**INFORMATION SHOWN:**
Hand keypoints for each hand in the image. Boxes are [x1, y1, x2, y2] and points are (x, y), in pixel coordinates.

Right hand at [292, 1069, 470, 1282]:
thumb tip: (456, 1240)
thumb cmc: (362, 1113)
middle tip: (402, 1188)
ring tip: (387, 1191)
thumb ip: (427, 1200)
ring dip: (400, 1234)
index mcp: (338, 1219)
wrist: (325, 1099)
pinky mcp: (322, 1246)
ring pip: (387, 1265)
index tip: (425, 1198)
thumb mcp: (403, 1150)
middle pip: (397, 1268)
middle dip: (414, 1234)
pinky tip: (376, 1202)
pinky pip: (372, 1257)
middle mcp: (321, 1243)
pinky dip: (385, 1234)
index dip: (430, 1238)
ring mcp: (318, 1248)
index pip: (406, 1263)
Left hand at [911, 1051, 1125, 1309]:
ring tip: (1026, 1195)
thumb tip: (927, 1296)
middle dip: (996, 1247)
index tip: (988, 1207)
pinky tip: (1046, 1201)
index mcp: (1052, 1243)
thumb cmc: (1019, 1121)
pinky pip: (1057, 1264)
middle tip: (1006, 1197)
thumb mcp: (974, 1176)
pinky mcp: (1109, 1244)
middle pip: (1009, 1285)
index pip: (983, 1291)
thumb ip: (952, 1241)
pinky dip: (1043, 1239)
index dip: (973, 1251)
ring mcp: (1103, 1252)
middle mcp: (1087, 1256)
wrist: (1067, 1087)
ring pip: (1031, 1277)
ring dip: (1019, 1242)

**GOAL OF THE EXERCISE:** The entire listing is to be retyped exactly.

**ANSWER BOX:**
Hand keypoints for each hand in the image. Boxes are [x1, y1, x2, y2] and points are (x, y), in pixel coordinates.

Right hand at [292, 1069, 470, 1282]:
thumb tip: (456, 1240)
thumb cmc: (362, 1113)
middle tip: (402, 1188)
ring tip: (387, 1191)
thumb ip: (427, 1200)
ring dip: (400, 1234)
index mcp: (338, 1219)
wrist: (325, 1099)
pinky mcp: (322, 1246)
ring pip: (387, 1265)
index tip: (425, 1198)
thumb mcp: (403, 1150)
middle pip: (397, 1268)
middle dip: (414, 1234)
pinky tip: (376, 1202)
pinky pip: (372, 1257)
middle mcp: (321, 1243)
pinky dip: (385, 1234)
index dip: (430, 1238)
ring mcp: (318, 1248)
index pip: (406, 1263)
Left hand at [911, 1051, 1125, 1309]:
ring tip: (1026, 1195)
thumb tip: (927, 1296)
middle dip: (996, 1247)
index tip: (988, 1207)
pinky tip: (1046, 1201)
index mcp: (1052, 1243)
thumb cmc: (1019, 1121)
pinky pip: (1057, 1264)
middle tip: (1006, 1197)
thumb mcp: (974, 1176)
pinky mcp: (1109, 1244)
middle pip: (1009, 1285)
index pip: (983, 1291)
thumb ip: (952, 1241)
pinky dip: (1043, 1239)
index dip: (973, 1251)
ring mcp: (1103, 1252)
middle mcp: (1087, 1256)
wrist: (1067, 1087)
ring pip: (1031, 1277)
ring dip: (1019, 1242)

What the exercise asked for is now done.